Food and Drink Content Collection: Playing with Light and Shadow

As part of the series “Collecting Content for Europeana Food and Drink”, our guest author Niki Harrat from Wolverhampton Art Gallery shares with us his experience in selecting and photographing food and drink items to be used within the project. Playing with light and shadows, he is exploring different ways of capturing objects to make collections more interesting and appealing for visitors.

Food and Drink Items for Europeana – The Agony of Choice

Selecting just 500 objects for the Europeana Food and Drink project is no mean feat. The very terms ‘food’ and ‘drink’ are so open that many objects from the collection could be included from tools and equipment used in the production of food through to paintings featuring fruit or pastoral scenes and not forgetting ceramic pieces or ivory carvings of people involved in farming and production.
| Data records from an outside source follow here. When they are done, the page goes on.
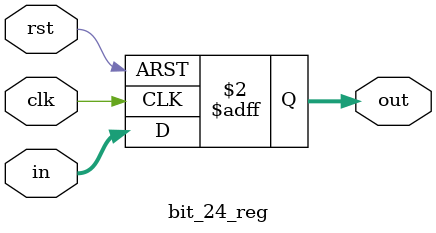
<source format=v>
    module bit_24_reg (in , clk , rst , out);
input [23:0]in;
input clk;
input rst;
output reg [23:0]out;
always@(posedge rst or posedge clk)
begin
    if(rst)
        out <= 24'b 0000_0000_0000_0000_0000_0000;
    else
        out <= in;
end
endmodule
    

</source>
Many objects are being photographed to help improve the collection records we hold here in Wolverhampton. However, the link with TopFoto gave me the chance to revisit the idea of more dynamic museum and gallery images. 10 objects were selected that would lend themselves to being photographed either with directional lighting or close up to highlight the very fine detail.

Over the next couple of blog posts I’ll walk you through the process of photographing two of the ten objects we decided to submit to TopFoto’s online catalogue as part of the Europeana Food and Drink project.

The Earthenware Pitcher

Described on our collections management system as an ‘Earthenware Pitcher with handle modelled in the form of a seated man’. This is the existing image of the piece:


I was immediately struck by the face on the pitcher. It was clear that relief, especially around the eyes, and the texture of the earthenware clay would look great with strong directional lights.
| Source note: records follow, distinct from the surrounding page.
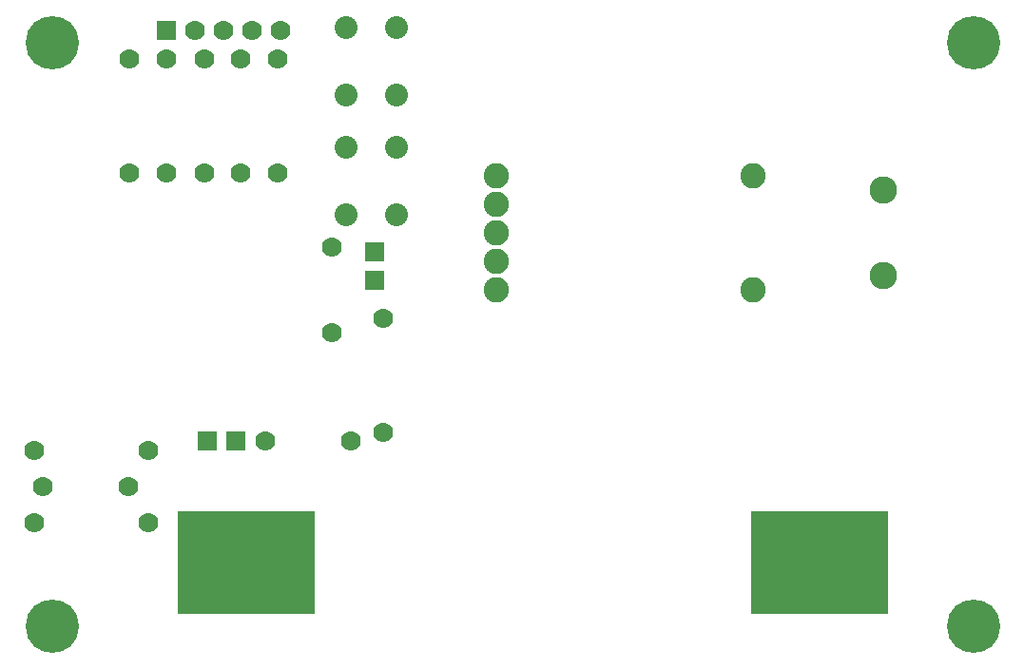
<source format=gbr>
G04 EasyPC Gerber Version 20.0.2 Build 4112 *
%FSLAX35Y35*%
%MOMM*%
%ADD10R,1.77800X1.77800*%
%ADD11C,1.77800*%
%ADD15C,2.03200*%
%ADD12C,2.25400*%
%ADD13R,12.25400X9.25400*%
%ADD16C,2.45400*%
%ADD14C,4.75400*%
X0Y0D02*
D02*
D10*
X1422650Y5716670D03*
X1785650Y2061670D03*
X2039650D03*
X3275650Y3491670D03*
Y3745670D03*
D02*
D11*
X245650Y1331670D03*
Y1971670D03*
X323650Y1651670D03*
X1085650D03*
X1092450Y4446670D03*
Y5462670D03*
X1261650Y1331670D03*
Y1971670D03*
X1422650Y4446670D03*
Y5462670D03*
X1676650Y5716670D03*
X1755650Y4446670D03*
Y5462670D03*
X1930650Y5716670D03*
X2083050Y4446670D03*
Y5462670D03*
X2184650Y5716670D03*
X2305650Y2061670D03*
X2413250Y4446670D03*
Y5462670D03*
X2438650Y5716670D03*
X2895850Y3024270D03*
Y3786270D03*
X3067650Y2061670D03*
X3353050Y2135270D03*
Y3151270D03*
D02*
D12*
X4356940Y3403460D03*
Y3657460D03*
Y3911460D03*
Y4165460D03*
Y4421270D03*
X6642940Y3403460D03*
Y4419460D03*
D02*
D13*
X2135700Y974450D03*
X7235700D03*
D02*
D14*
X406650Y406350D03*
Y5606350D03*
X8606350Y406350D03*
Y5606350D03*
D02*
D15*
X3022850Y4075270D03*
Y4675270D03*
Y5142070D03*
Y5742070D03*
X3472850Y4075270D03*
Y4675270D03*
Y5142070D03*
Y5742070D03*
D02*
D16*
X7806350Y3532270D03*
Y4294270D03*
X0Y0D02*
M02*

</source>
I began by using a single softbox, to diffuse the light from the flash gun. It was used on a very low power setting and after trying a couple of slightly different heights and angles found an angle I was happy with. The set of images below show the tweaks and changes before I got to the one I was happy with.


With one nice side-lit shot I decided to move in for more of a close up shot of the face using this angle.
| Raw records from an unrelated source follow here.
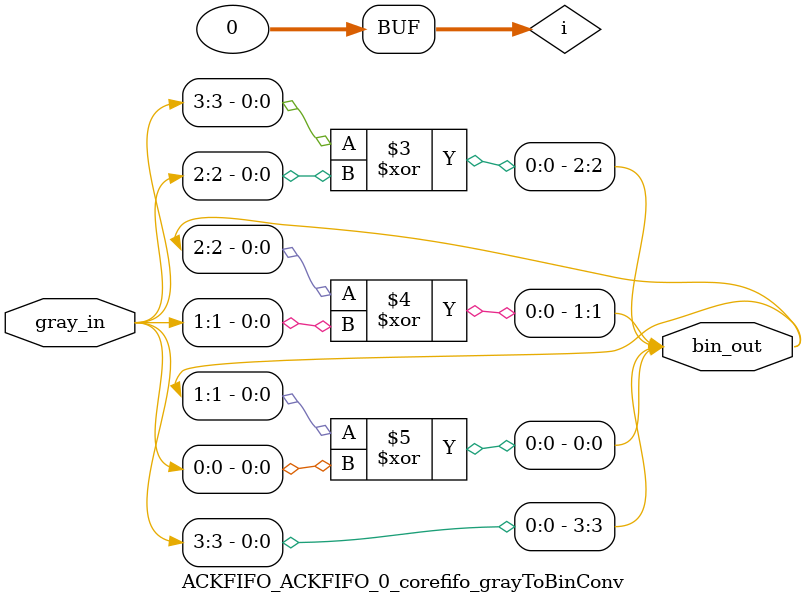
<source format=v>

`timescale 1ns / 100ps

module ACKFIFO_ACKFIFO_0_corefifo_grayToBinConv(
                                         gray_in,
                                         bin_out
                                        );

   // --------------------------------------------------------------------------
   // Parameter Declaration
   // --------------------------------------------------------------------------
   parameter ADDRWIDTH  = 3;
   parameter SYNC_RESET = 0;   

   // --------------------------------------------------------------------------
   // I/O Declaration
   // --------------------------------------------------------------------------

   //--------
   // Inputs
   //--------
   input [ADDRWIDTH:0]    gray_in;

   //---------
   // Outputs
   //---------
   output [ADDRWIDTH:0] bin_out;

   // --------------------------------------------------------------------------
   // Internal signals
   // --------------------------------------------------------------------------
   reg [ADDRWIDTH:0]      bin_out;   
   integer                i;
   

   // --------------------------------------------------------------------------
   //                               Start - of - Code
   // --------------------------------------------------------------------------


   // --------------------------------------------------------------------------
   // Logic to Convert the Gray code to Binary
   // --------------------------------------------------------------------------
   always @(*) begin

      bin_out[ADDRWIDTH]  = gray_in[ADDRWIDTH];      

      for(i=ADDRWIDTH;i>0;i = i-1) begin
         bin_out[i-1]     = (bin_out[i] ^ gray_in[i-1]);
      end

   end

endmodule // corefifo_grayToBinConv

// --------------------------------------------------------------------------
//                             End - of - Code
// --------------------------------------------------------------------------

</source>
I am very lucky to have a volunteer working with me who has a similar approach to photography to myself. We tried a few different angles for fun and produced a couple of images that I wouldn’t have tried myself. They are very striking and whilst not exactly what the project needs the experience will be useful when photographing other things later on.


Once we had a set of images that we were happy with a shortlist was sent to some of our colleagues so they could pick a favourite. Which one was selected? You’ll know soon!


About the Author:

As Cultural Sector Partner within Europeana Food and Drink, the Wolverhampton City Council’s art and heritage collections number over 103,000 items, varying from items relating to the history of the area and fossils, to Old Master paintings and contemporary sculptures alongside items from abroad brought back by local adventurers.

Niki Harrat, Cultural Promotions Officer at Wolverhampton Art Gallery,  has worked in museums and galleries since 2002. From 2011, he became increasingly involved in photographing collections for Stoke-on-Trent Museums including important ceramics and the Staffordshire Hoard. Whereas the former was much related with traditional museum images, the latter collection needed another photographing style to make the most of small, reflective and very fragile the Anglo-Saxon gold objects. Trying to continue using this style where appropriate can make collections more interesting and appealing to visitors, especially those visiting the website.